─── Source data ───

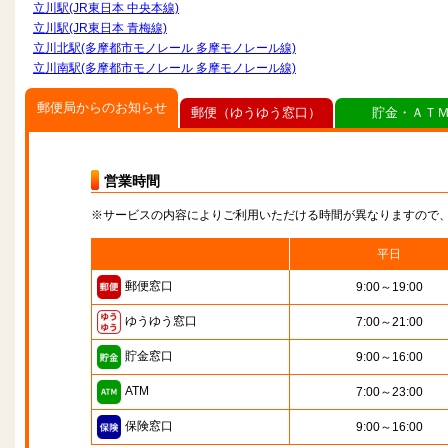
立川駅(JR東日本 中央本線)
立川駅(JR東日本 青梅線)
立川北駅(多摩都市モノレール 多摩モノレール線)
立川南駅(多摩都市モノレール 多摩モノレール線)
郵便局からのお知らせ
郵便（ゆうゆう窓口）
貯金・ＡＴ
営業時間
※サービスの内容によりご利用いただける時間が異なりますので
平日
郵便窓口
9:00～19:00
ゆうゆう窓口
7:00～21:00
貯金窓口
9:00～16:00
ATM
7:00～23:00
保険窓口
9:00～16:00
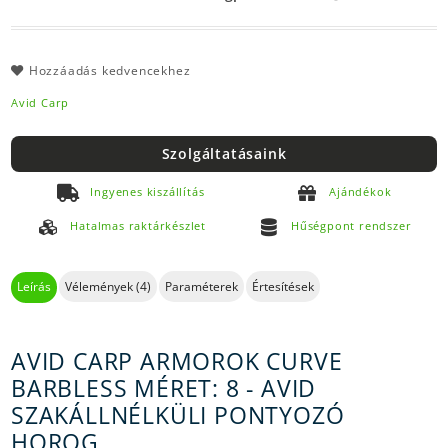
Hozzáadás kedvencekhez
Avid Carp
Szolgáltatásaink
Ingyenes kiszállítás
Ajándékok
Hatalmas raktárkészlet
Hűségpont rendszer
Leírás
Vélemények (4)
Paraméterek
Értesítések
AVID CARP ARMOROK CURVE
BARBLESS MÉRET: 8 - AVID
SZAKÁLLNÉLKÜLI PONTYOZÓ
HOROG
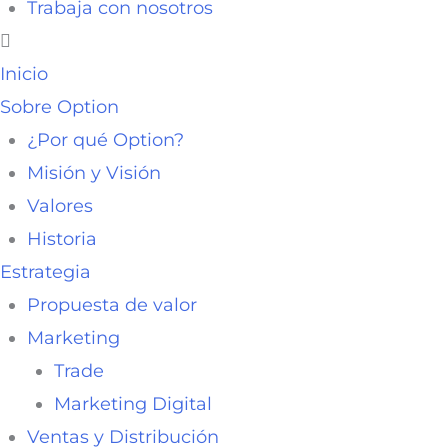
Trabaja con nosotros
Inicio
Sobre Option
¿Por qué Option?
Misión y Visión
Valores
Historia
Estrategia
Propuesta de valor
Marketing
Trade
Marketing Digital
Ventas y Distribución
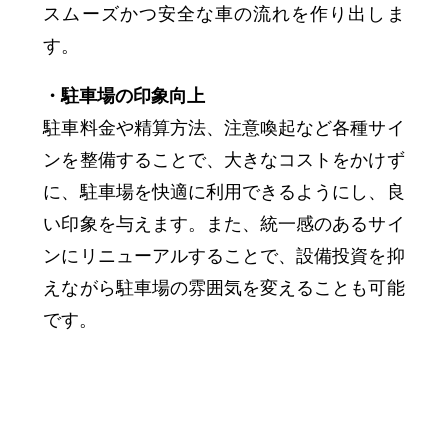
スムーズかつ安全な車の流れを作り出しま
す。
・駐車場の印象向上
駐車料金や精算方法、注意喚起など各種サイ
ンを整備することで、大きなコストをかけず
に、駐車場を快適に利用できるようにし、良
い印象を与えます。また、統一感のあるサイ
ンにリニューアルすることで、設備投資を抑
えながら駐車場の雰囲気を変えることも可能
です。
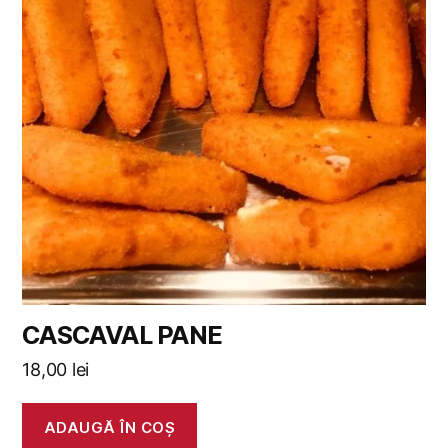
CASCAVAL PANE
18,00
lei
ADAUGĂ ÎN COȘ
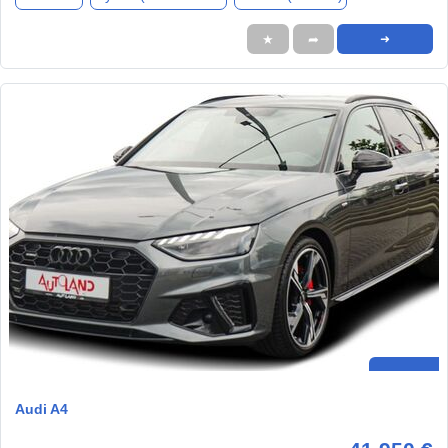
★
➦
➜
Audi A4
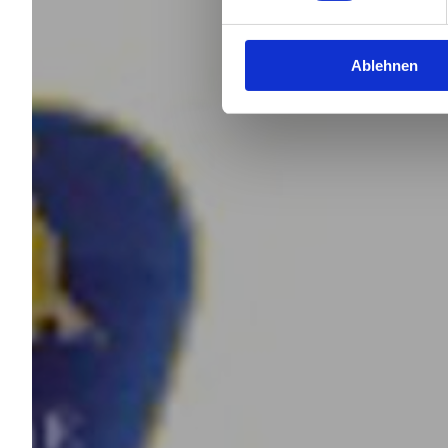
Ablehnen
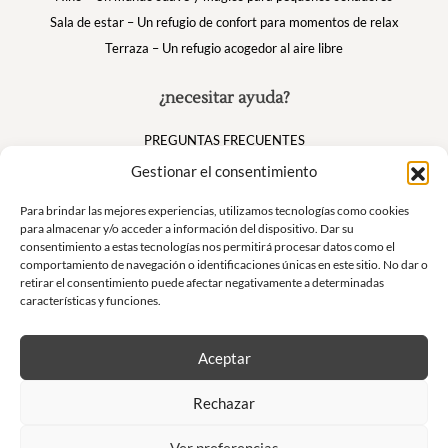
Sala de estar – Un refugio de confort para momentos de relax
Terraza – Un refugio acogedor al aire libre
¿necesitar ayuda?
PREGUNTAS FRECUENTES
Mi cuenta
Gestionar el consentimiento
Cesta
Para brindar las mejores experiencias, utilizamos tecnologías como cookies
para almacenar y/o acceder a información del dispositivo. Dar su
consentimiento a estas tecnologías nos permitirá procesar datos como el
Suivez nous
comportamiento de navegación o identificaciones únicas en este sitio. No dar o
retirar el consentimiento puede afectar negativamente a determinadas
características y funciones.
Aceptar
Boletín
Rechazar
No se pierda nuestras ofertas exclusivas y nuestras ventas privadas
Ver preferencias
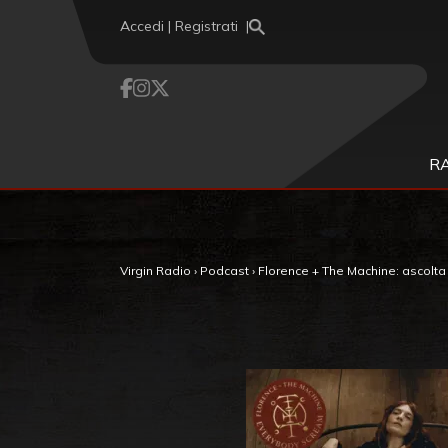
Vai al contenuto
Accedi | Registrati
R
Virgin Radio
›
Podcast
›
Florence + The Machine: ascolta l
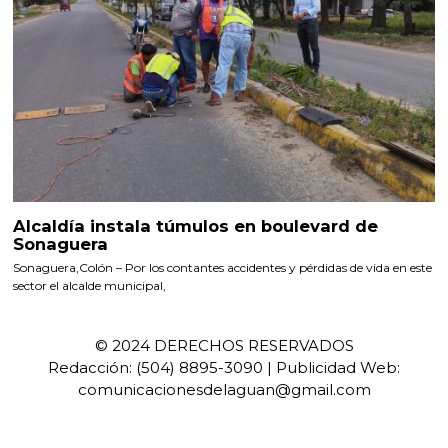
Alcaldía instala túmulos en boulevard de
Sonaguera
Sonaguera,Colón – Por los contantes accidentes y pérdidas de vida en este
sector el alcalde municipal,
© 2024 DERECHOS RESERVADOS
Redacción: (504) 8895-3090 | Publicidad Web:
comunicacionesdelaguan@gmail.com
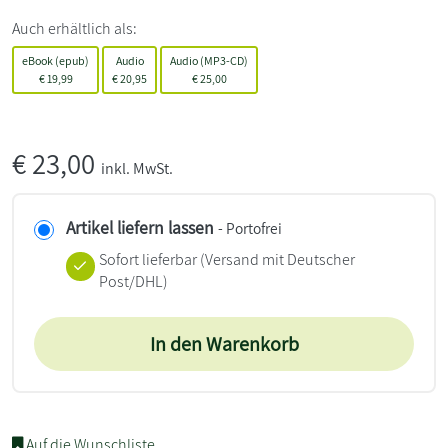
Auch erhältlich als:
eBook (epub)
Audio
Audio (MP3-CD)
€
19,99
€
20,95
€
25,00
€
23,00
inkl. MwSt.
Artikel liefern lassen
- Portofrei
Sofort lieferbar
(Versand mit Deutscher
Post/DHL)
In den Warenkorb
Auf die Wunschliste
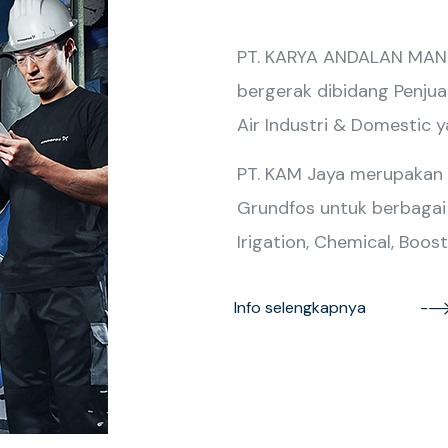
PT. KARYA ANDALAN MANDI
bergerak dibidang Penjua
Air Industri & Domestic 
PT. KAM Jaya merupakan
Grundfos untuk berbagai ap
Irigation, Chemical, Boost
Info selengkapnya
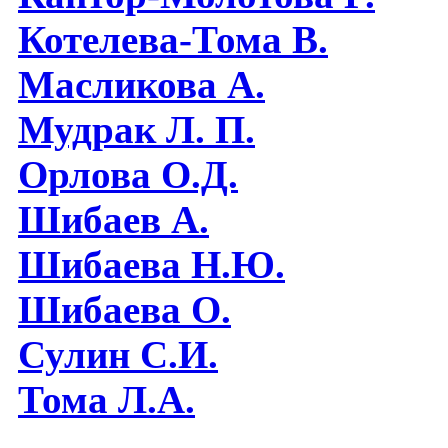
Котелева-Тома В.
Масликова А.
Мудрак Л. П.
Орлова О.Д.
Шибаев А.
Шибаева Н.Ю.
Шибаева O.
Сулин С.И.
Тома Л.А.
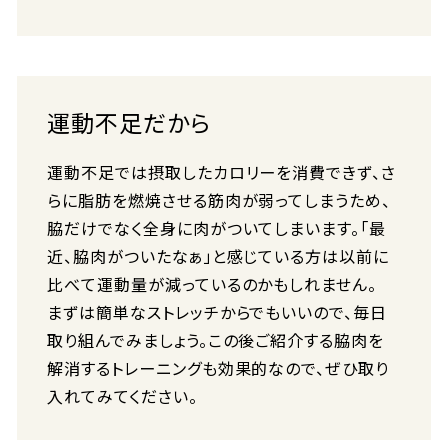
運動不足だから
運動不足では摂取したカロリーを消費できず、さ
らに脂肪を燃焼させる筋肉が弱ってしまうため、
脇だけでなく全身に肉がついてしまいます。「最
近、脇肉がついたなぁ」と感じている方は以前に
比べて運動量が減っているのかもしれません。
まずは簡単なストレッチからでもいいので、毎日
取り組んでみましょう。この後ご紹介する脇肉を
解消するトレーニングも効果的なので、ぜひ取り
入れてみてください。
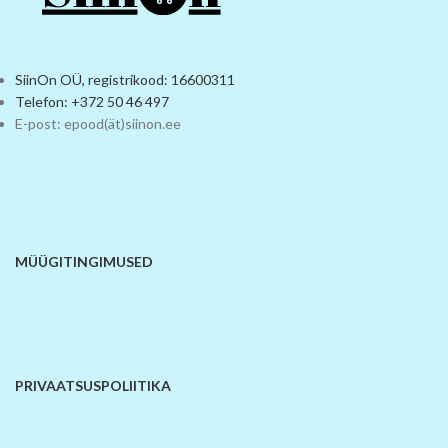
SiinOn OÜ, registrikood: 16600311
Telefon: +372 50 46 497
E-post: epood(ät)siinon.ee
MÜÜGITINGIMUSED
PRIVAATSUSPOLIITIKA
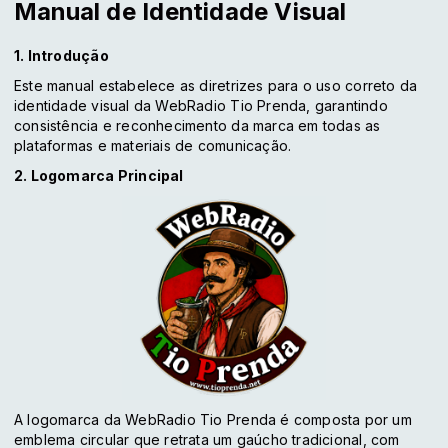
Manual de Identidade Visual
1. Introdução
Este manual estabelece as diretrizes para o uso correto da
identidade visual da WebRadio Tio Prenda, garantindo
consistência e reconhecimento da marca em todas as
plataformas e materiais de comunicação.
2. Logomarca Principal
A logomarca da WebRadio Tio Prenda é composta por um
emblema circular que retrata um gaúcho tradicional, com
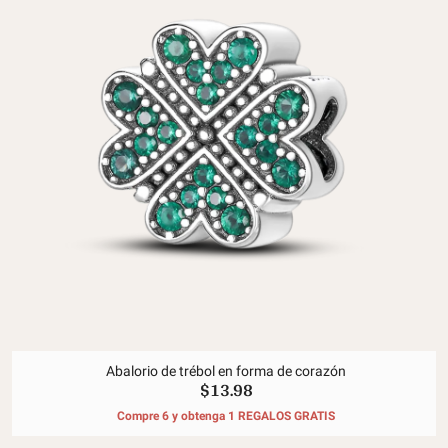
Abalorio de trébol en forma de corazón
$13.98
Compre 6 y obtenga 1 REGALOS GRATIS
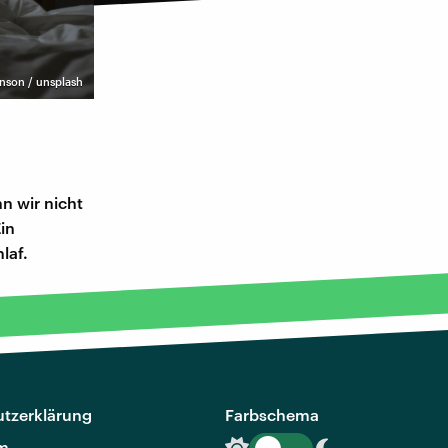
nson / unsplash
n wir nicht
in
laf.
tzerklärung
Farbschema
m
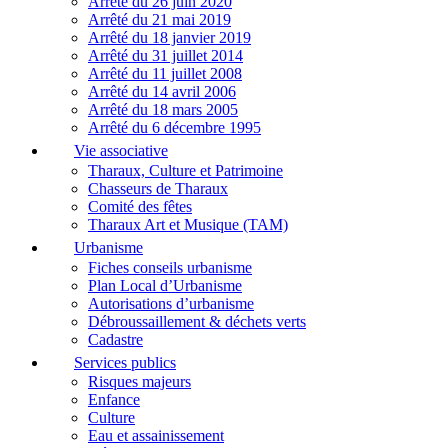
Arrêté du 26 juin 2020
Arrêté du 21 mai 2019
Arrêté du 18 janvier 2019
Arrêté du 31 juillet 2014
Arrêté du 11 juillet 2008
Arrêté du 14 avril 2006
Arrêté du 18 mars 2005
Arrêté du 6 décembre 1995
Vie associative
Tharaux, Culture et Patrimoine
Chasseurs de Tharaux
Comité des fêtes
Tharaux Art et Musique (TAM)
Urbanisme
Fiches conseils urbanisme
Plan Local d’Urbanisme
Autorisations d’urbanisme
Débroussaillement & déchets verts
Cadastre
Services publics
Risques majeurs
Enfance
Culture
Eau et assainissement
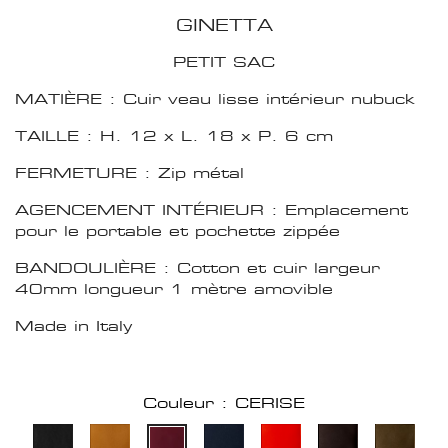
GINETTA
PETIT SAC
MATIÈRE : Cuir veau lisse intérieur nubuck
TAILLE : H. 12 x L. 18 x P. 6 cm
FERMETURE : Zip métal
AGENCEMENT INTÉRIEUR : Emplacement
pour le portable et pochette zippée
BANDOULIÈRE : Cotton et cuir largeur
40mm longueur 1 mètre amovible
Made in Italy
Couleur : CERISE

───

Work instructions –
Retype the text of all the records above line for line. Leave the pictures out of your copy.

Answer space –
立川駅(JR東日本 中央本線)
立川駅(JR東日本 青梅線)
立川北駅(多摩都市モノレール 多摩モノレール線)
立川南駅(多摩都市モノレール 多摩モノレール線)
郵便局からのお知らせ
郵便（ゆうゆう窓口）
貯金・ＡＴ
営業時間
※サービスの内容によりご利用いただける時間が異なりますので
平日
郵便窓口
9:00～19:00
ゆうゆう窓口
7:00～21:00
貯金窓口
9:00～16:00
ATM
7:00～23:00
保険窓口
9:00～16:00
Hozzáadás kedvencekhez
Avid Carp
Szolgáltatásaink
Ingyenes kiszállítás
Ajándékok
Hatalmas raktárkészlet
Hűségpont rendszer
Leírás
Vélemények (4)
Paraméterek
Értesítések
AVID CARP ARMOROK CURVE
BARBLESS MÉRET: 8 - AVID
SZAKÁLLNÉLKÜLI PONTYOZÓ
HOROG
Trabaja con nosotros
Inicio
Sobre Option
¿Por qué Option?
Misión y Visión
Valores
Historia
Estrategia
Propuesta de valor
Marketing
Trade
Marketing Digital
Ventas y Distribución
スムーズかつ安全な車の流れを作り出しま
す。
・駐車場の印象向上
駐車料金や精算方法、注意喚起など各種サイ
ンを整備することで、大きなコストをかけず
に、駐車場を快適に利用できるようにし、良
い印象を与えます。また、統一感のあるサイ
ンにリニューアルすることで、設備投資を抑
えながら駐車場の雰囲気を変えることも可能
です。
CASCAVAL PANE
18,00
lei
ADAUGĂ ÎN COȘ
★
➦
➜
Audi A4
Ablehnen
Sala de estar – Un refugio de confort para momentos de relax
Terraza – Un refugio acogedor al aire libre
¿necesitar ayuda?
PREGUNTAS FRECUENTES
Mi cuenta
Gestionar el consentimiento
Cesta
Para brindar las mejores experiencias, utilizamos tecnologías como cookies
para almacenar y/o acceder a información del dispositivo. Dar su
consentimiento a estas tecnologías nos permitirá procesar datos como el
Suivez nous
comportamiento de navegación o identificaciones únicas en este sitio. No dar o
retirar el consentimiento puede afectar negativamente a determinadas
características y funciones.
Aceptar
Boletín
Rechazar
No se pierda nuestras ofertas exclusivas y nuestras ventas privadas
Ver preferencias
Vai al contenuto
Accedi | Registrati
R
Virgin Radio
›
Podcast
›
Florence + The Machine: ascolta l
Alcaldía instala túmulos en boulevard de
Sonaguera
Sonaguera,Colón – Por los contantes accidentes y pérdidas de vida en este
sector el alcalde municipal,
© 2024 DERECHOS RESERVADOS
Redacción: (504) 8895-3090 | Publicidad Web:
comunicacionesdelaguan@gmail.com
Auch erhältlich als:
eBook (epub)
Audio
Audio (MP3-CD)
€
19,99
€
20,95
€
25,00
€
23,00
inkl. MwSt.
Artikel liefern lassen
- Portofrei
Sofort lieferbar
(Versand mit Deutscher
Post/DHL)
In den Warenkorb
Auf die Wunschliste
PT. KARYA ANDALAN MANDI
bergerak dibidang Penjua
Air Industri & Domestic 
PT. KAM Jaya merupakan
Grundfos untuk berbagai ap
Irigation, Chemical, Boost
Info selengkapnya
Котелева-Тома В.
Масликова А.
Мудрак Л. П.
Орлова О.Д.
Шибаев А.
Шибаева Н.Ю.
Шибаева O.
Сулин С.И.
Тома Л.А.
運動不足だから
運動不足では摂取したカロリーを消費できず、さ
らに脂肪を燃焼させる筋肉が弱ってしまうため、
脇だけでなく全身に肉がついてしまいます。「最
近、脇肉がついたなぁ」と感じている方は以前に
比べて運動量が減っているのかもしれません。
まずは簡単なストレッチからでもいいので、毎日
取り組んでみましょう。この後ご紹介する脇肉を
解消するトレーニングも効果的なので、ぜひ取り
入れてみてください。
SiinOn OÜ, registrikood: 16600311
Telefon: +372 50 46 497
E-post: epood(ät)siinon.ee
MÜÜGITINGIMUSED
PRIVAATSUSPOLIITIKA
Manual de Identidade Visual
1. Introdução
Este manual estabelece as diretrizes para o uso correto da
identidade visual da WebRadio Tio Prenda, garantindo
consistência e reconhecimento da marca em todas as
plataformas e materiais de comunicação.
2. Logomarca Principal
A logomarca da WebRadio Tio Prenda é composta por um
emblema circular que retrata um gaúcho tradicional, com
Abalorio de trébol en forma de corazón
$13.98
Compre 6 y obtenga 1 REGALOS GRATIS
nson / unsplash
n wir nicht
in
laf.
tzerklärung
Farbschema
m
Arrêté du 26 juin 2020
Arrêté du 21 mai 2019
Arrêté du 18 janvier 2019
Arrêté du 31 juillet 2014
Arrêté du 11 juillet 2008
Arrêté du 14 avril 2006
Arrêté du 18 mars 2005
Arrêté du 6 décembre 1995
Vie associative
Tharaux, Culture et Patrimoine
Chasseurs de Tharaux
Comité des fêtes
Tharaux Art et Musique (TAM)
Urbanisme
Fiches conseils urbanisme
Plan Local d’Urbanisme
Autorisations d’urbanisme
Débroussaillement & déchets verts
Cadastre
Services publics
Risques majeurs
Enfance
Culture
Eau et assainissement
GINETTA
PETIT SAC
MATIÈRE : Cuir veau lisse intérieur nubuck
TAILLE : H. 12 x L. 18 x P. 6 cm
FERMETURE : Zip métal
AGENCEMENT INTÉRIEUR : Emplacement
pour le portable et pochette zippée
BANDOULIÈRE : Cotton et cuir largeur
40mm longueur 1 mètre amovible
Made in Italy
Couleur : CERISE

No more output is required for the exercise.